NYBG has dedicated two gardens – the Everett Children’s Adventure Garden and the Ruth Rea Howell Family Garden – specifically dedicated to children and teenagers. From planting vegetables and fruit to adventure camps, these two spaces offer inner-city children the opportunity to directly interact with nature.
Adult classes are also available, and range from botanical art, illustration and landscape design to horticulture, floral design, botany and gardening. Even teachers from the New York City public-school system are offered professional development programmes that train them to teach science courses at all grade levels.
Beyond the confines of its own property, the NYBG is part of a continuing initiative known as the Bronx Green-Up. The community gardening outreach programme, first launched in 1988, provides horticulture education, training and technical assistance to Bronx residents, community gardeners, urban farmers and local schools and community organisations. Free horticulture-certificate programmes and workshops are offered by NYBG throughout the year, while a number of annual events, aimed at bringing communities together, are also held. One imagines that the Brittons would be pleased.
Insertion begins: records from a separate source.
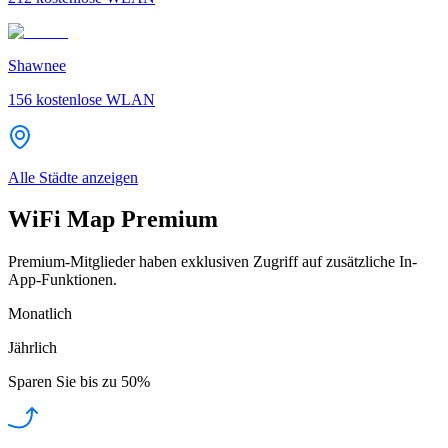
Shawnee
156
kostenlose WLAN
Alle Städte anzeigen
WiFi Map Premium
Premium-Mitglieder haben exklusiven Zugriff auf zusätzliche In-
App-Funktionen.
Monatlich
Jährlich
Sparen Sie bis zu
50%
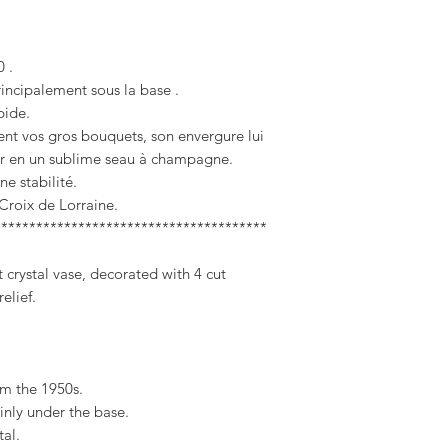
 .
incipalement sous la base .
pide.
ent vos gros bouquets, son envergure lui
r en un sublime seau à champagne.
ne stabilité.
Croix de Lorraine.
***************************************
crystal vase, decorated with 4 cut
elief.
om the 1950s.
nly under the base.
tal.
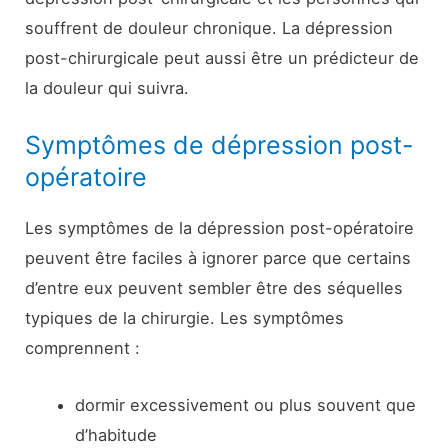
souffrent de douleur chronique. La dépression
post-chirurgicale peut aussi être un prédicteur de
la douleur qui suivra.
Symptômes de dépression post-
opératoire
Les symptômes de la dépression post-opératoire
peuvent être faciles à ignorer parce que certains
d’entre eux peuvent sembler être des séquelles
typiques de la chirurgie. Les symptômes
comprennent :
dormir excessivement ou plus souvent que
d’habitude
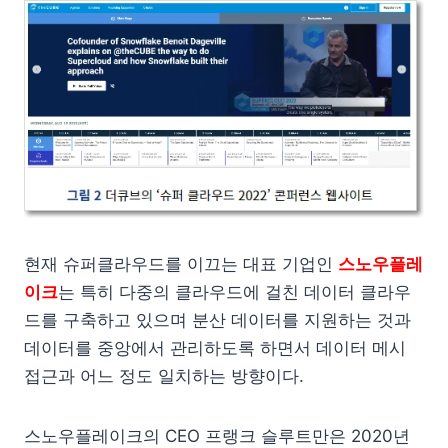
현재 슈퍼클라우드를 이끄는 대표 기업인
스노우플레
이크
는 특히 다중의 클라우드에 걸친 데이터 클라우
드를 구축하고 있으며 분산 데이터를 지원하는 것과
데이터를 중앙에서 관리하도록 하면서 데이터 메시
접근과 어느 정도 일치하는 방향이다.
스노우플레이크의 CEO 프랭크 슬루트만은 2020년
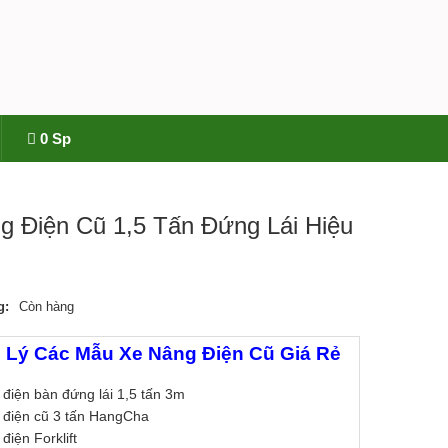
0 Sp
g Điện Cũ 1,5 Tấn Đứng Lái Hiệu
g:
Còn hàng
 Lý Các Mẫu Xe Nâng Điện Cũ Giá Rẻ
điện bàn đứng lái 1,5 tấn 3m
 điện cũ 3 tấn HangCha
điện Forklift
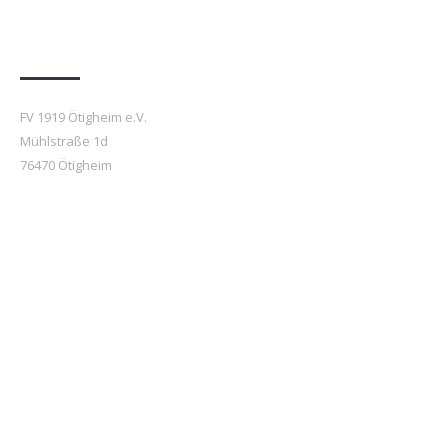
Anfahrt
FV 1919 Ötigheim e.V.
Mühlstraße 1d
76470 Ötigheim
Beiträge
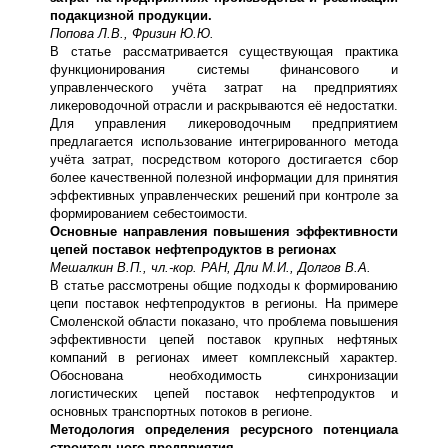
подакцизной продукции.
Попова Л.В., Фризин Ю.Ю.
В статье рассматривается существующая практика
функционирования системы финансового и
управленческого учёта затрат на предприятиях
ликероводочной отрасли и раскрываются её недостатки.
Для управления ликероводочным предприятием
предлагается использование интегрированного метода
учёта затрат, посредством которого достигается сбор
более качественной полезной информации для принятия
эффективных управленческих решений при контроле за
формированием себестоимости.
Основные направления повышения эффективности
цепей поставок нефтепродуктов в регионах
Мешалкин В.П., чл.-кор. РАН, Дли М.И., Долгов В.А.
В статье рассмотрены общие подходы к формированию
цепи поставок нефтепродуктов в регионы. На примере
Смоленской области показано, что проблема повышения
эффективности цепей поставок крупных нефтяных
компаний в регионах имеет комплексный характер.
Обоснована необходимость синхронизации
логистических цепей поставок нефтепродуктов и
основных транспортных потоков в регионе.
Методология определения ресурсного потенциала
строительного предприятия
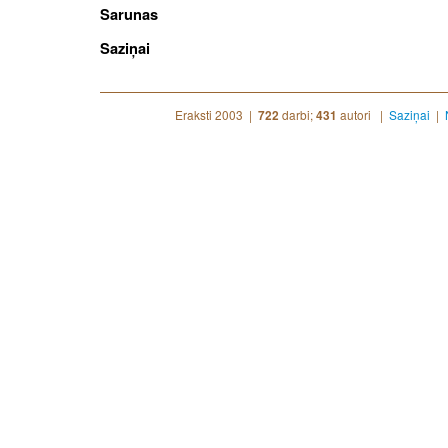
Sarunas
Saziņai
Eraksti 2003 |
darbi;
autori |
Saziņai
|
722
431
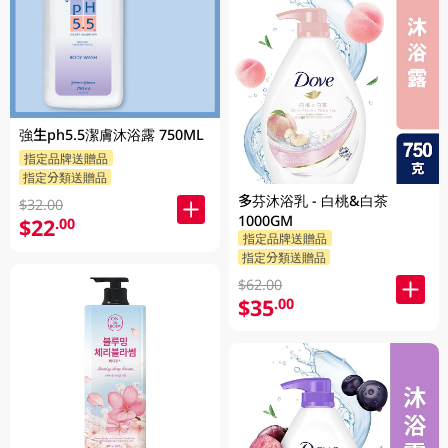
強生ph5.5潔膚沐浴露 750ML
指定品牌送贈品
指定分類送贈品
多芬沐浴乳 - 白桃&白茶
$32.00
1000GM
$22
.00
指定品牌送贈品
指定分類送贈品
$62.00
$35
.00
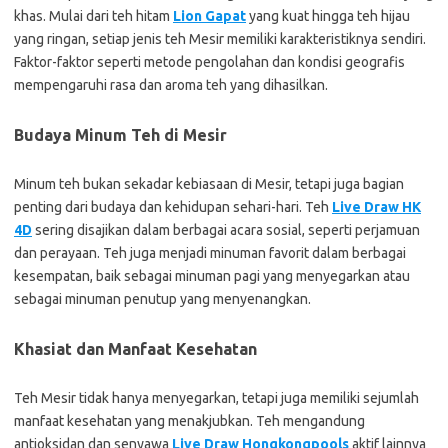
khas. Mulai dari teh hitam
Lion Gapat
yang kuat hingga teh hijau
yang ringan, setiap jenis teh Mesir memiliki karakteristiknya sendiri.
Faktor-faktor seperti metode pengolahan dan kondisi geografis
mempengaruhi rasa dan aroma teh yang dihasilkan.
Budaya Minum Teh di Mesir
Minum teh bukan sekadar kebiasaan di Mesir, tetapi juga bagian
penting dari budaya dan kehidupan sehari-hari. Teh
Live Draw HK
4D
sering disajikan dalam berbagai acara sosial, seperti perjamuan
dan perayaan. Teh juga menjadi minuman favorit dalam berbagai
kesempatan, baik sebagai minuman pagi yang menyegarkan atau
sebagai minuman penutup yang menyenangkan.
Khasiat dan Manfaat Kesehatan
Teh Mesir tidak hanya menyegarkan, tetapi juga memiliki sejumlah
manfaat kesehatan yang menakjubkan. Teh mengandung
antioksidan dan senyawa
Live Draw Hongkongpools
aktif lainnya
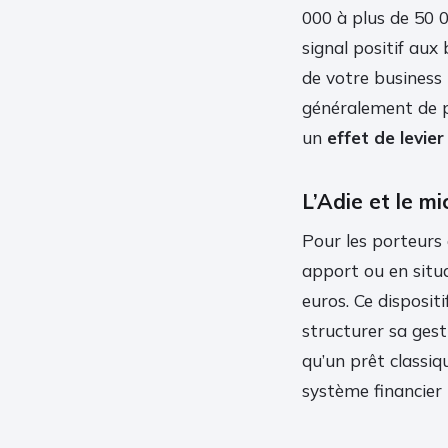
000 à plus de 50 
signal positif aux
de votre business
généralement de p
un
effet de levier
L’Adie et le mi
Pour les porteurs
apport ou en situa
euros. Ce disposi
structurer sa gest
qu’un prêt classiq
système financier 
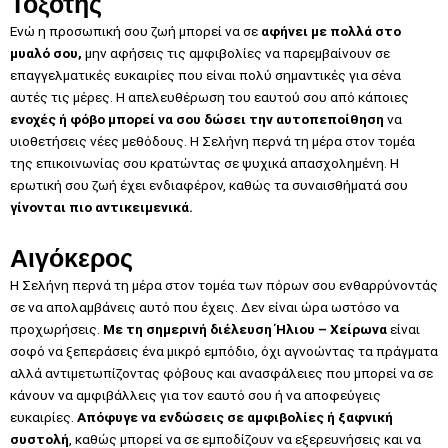
Τοξότης
Ενώ η προσωπική σου ζωή μπορεί να σε
αφήνει με πολλά στο
μυαλό σου,
μην αφήσεις τις αμφιβολίες να παρεμβαίνουν σε
επαγγελματικές ευκαιρίες που είναι πολύ σημαντικές για σένα
αυτές τις μέρες. Η απελευθέρωση του εαυτού σου από κάποιες
ενοχές ή φόβο μπορεί να σου δώσει την αυτοπεποίθηση
να
υιοθετήσεις νέες μεθόδους. Η Σελήνη περνά τη μέρα στον τομέα
της επικοινωνίας σου κρατώντας σε ψυχικά απασχολημένη. Η
ερωτική σου ζωή έχει ενδιαφέρον, καθώς τα συναισθήματά σου
γίνονται πιο αντικειμενικά.
Αιγόκερος
Η Σελήνη περνά τη μέρα στον τομέα των πόρων σου ενθαρρύνοντάς
σε να απολαμβάνεις αυτό που έχεις. Δεν είναι ώρα ωστόσο να
προχωρήσεις.
Με τη σημερινή διέλευση Ήλιου – Χείρωνα
είναι
σοφό να ξεπεράσεις ένα μικρό εμπόδιο, όχι αγνοώντας τα πράγματα
αλλά αντιμετωπίζοντας φόβους και ανασφάλειες που μπορεί να σε
κάνουν να αμφιβάλλεις για τον εαυτό σου ή να αποφεύγεις
ευκαιρίες.
Απόφυγε να ενδώσεις σε αμφιβολίες ή ξαφνική
συστολή
, καθώς μπορεί να σε εμποδίζουν να εξερευνήσεις και να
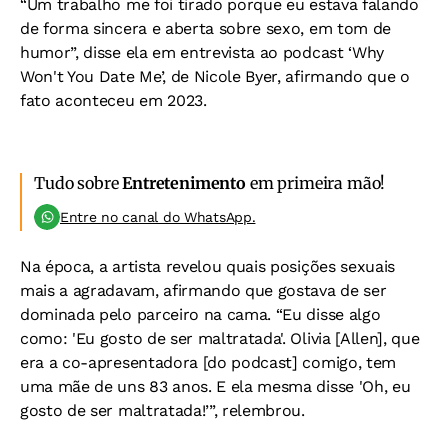
“Um trabalho me foi tirado porque eu estava falando
de forma sincera e aberta sobre sexo, em tom de
humor”, disse ela em entrevista ao podcast ‘Why
Won't You Date Me’, de Nicole Byer, afirmando que o
fato aconteceu em 2023.
Tudo sobre
Entretenimento
em primeira mão!
Entre no canal do WhatsApp.
Na época, a artista revelou quais posições sexuais
mais a agradavam, afirmando que gostava de ser
dominada pelo parceiro na cama. “Eu disse algo
como: 'Eu gosto de ser maltratada'. Olivia [Allen], que
era a co-apresentadora [do podcast] comigo, tem
uma mãe de uns 83 anos. E ela mesma disse 'Oh, eu
gosto de ser maltratada!’”, relembrou.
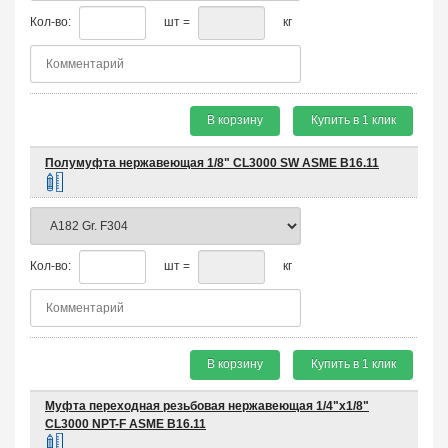
Кол-во:
шт =
кг
В корзину
Купить в 1 клик
Полумуфта нержавеющая 1/8" CL3000 SW ASME B16.11
Кол-во:
шт =
кг
В корзину
Купить в 1 клик
Муфта переходная резьбовая нержавеющая 1/4"х1/8"
CL3000 NPT-F ASME B16.11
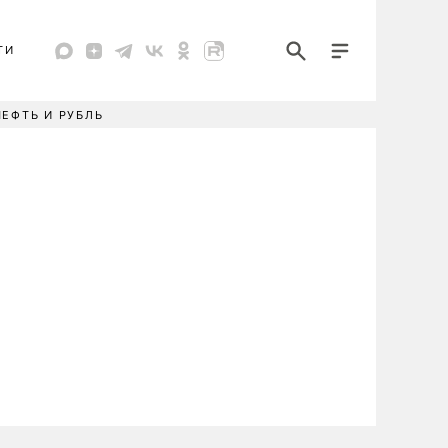
ТИ
НЕФТЬ И РУБЛЬ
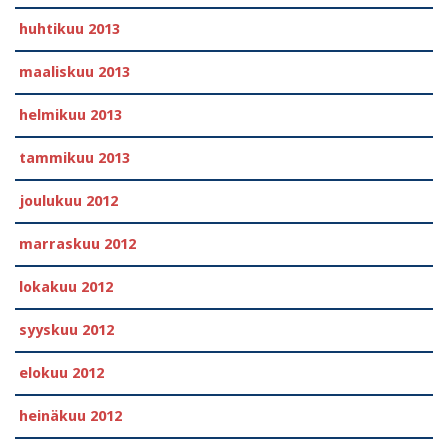
huhtikuu 2013
maaliskuu 2013
helmikuu 2013
tammikuu 2013
joulukuu 2012
marraskuu 2012
lokakuu 2012
syyskuu 2012
elokuu 2012
heinäkuu 2012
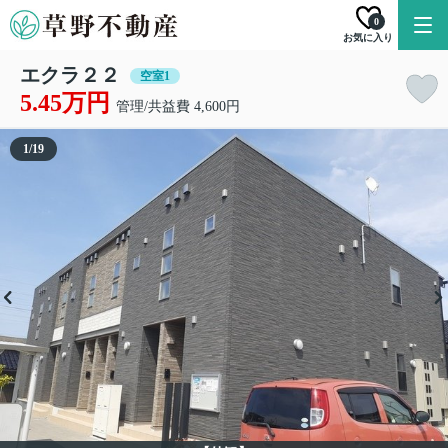
0
お気に入り
エクラ２２
空室1
5.45万円
管理/共益費 4,600円
1
/
19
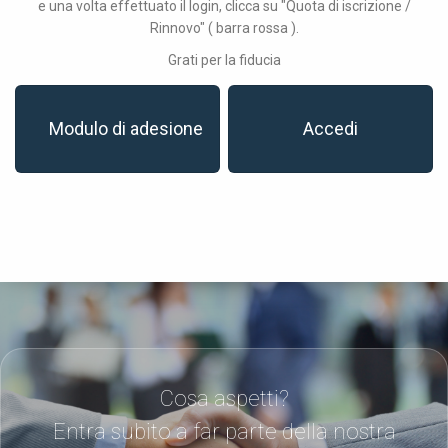
e una volta effettuato il login, clicca su "Quota di iscrizione /
Rinnovo" ( barra rossa ).
Grati per la fiducia
Modulo di adesione
Accedi
Cosa aspetti?
Entra subito a far parte della nostra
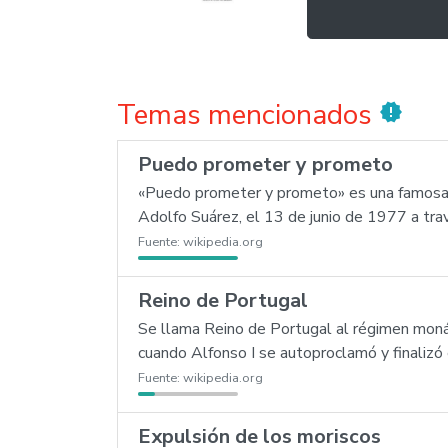
Temas mencionados
new_releases
Puedo prometer y prometo
«Puedo prometer y prometo» es una famosa f
Adolfo Suárez, el 13 de junio de 1977 a tra
Fuente:
wikipedia.org
Reino de Portugal
Se llama Reino de Portugal al régimen moná
cuando Alfonso I se autoproclamó y finalizó
Fuente:
wikipedia.org
Expulsión de los moriscos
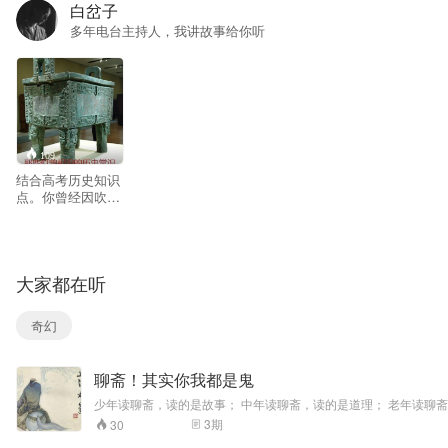
白岔子
多年电台主持人，我讲故事给你听
109
结合高考历史知识
点。你曾经因吹牛
没有素材而苦恼
吗？你曾因听不懂
对方的话而尴尬
吗？你曾因为把历
大家都在听
史常识张冠李戴而
被人嘲笑吗？现
在，他来了，本系
奇幻
列将以吴晗先生所
著的《中国历史常
识》为基础，以其
聊斋！其实你我都是鬼
他书籍和资料为参
照，让你从此吹牛
少年读聊斋，读的是故事； 中年读聊斋，读的是道理； 老年读聊
有底气，从此喝酒
3
期
30
有话说。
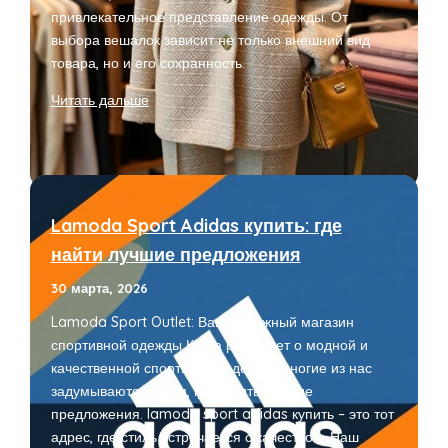
привлекательное представление одежды. От
выбора вешалок зависит не только внешний вид
товара, но и его сохранность.
Оптовая
Читать дальше
продажа
вешалок
для
одежды
улучшит
Lamoda Sport Adidas купить: где
ваш
найти лучшие предложения
бизнес
30 марта, 2026
Lamoda Sport Outlet: Ваш надежный магазин
спортивной одежды Когда речь идет о модной и
качественной спортивной одежде, многие из нас
задумываются о том, где купить лучшие
предложения. lamoda sport adidas купить – это тот
адрес, где стиль встречается с качеством. Наш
Celebrating The New York Botanical Garden: 125 Years
A new photo exhibition by Larry Lederman, who has observed and photographed the grounds for more than 13 years, depicts various areas of the New York Botanical Garden.
• Until July 31
Impressionism: American Gardens on Canvas
Enjoy a display of more than 20 paintings and sculptures from the American Impressionism movement. These pieces of art capture the colours, shadows and light observed in nature by the artists.
• Until September 11
125th Anniversary Science and Conservation Symposium
Sit in on a discussion that focuses on the challenges of saving the plants of the world, the role NYBG will continue to play and how everyone can do their part to help.
• September 23
Explore the chrysanthemums, or kiku in Japanese, in the Enid A Haupt Conservatory. These autumn-flowering plants have been “trained” in accordance with ancient techniques from Tokyo’s Shinjuku Gyoen National Garden. The plants will be displayed in various ways, some with blossoms that grow in densely flowered pyramids, columns and bridges.
• October 8 to 30
Dedication of the Michael and Judy Steinhardt Maple Collection
Visit the Steinhardt Maple Collection, a recent addition to the garden’s existing maple-tree selection. The new collection also includes a variety of plants, such as Japanese tree peonies and flowering perennials.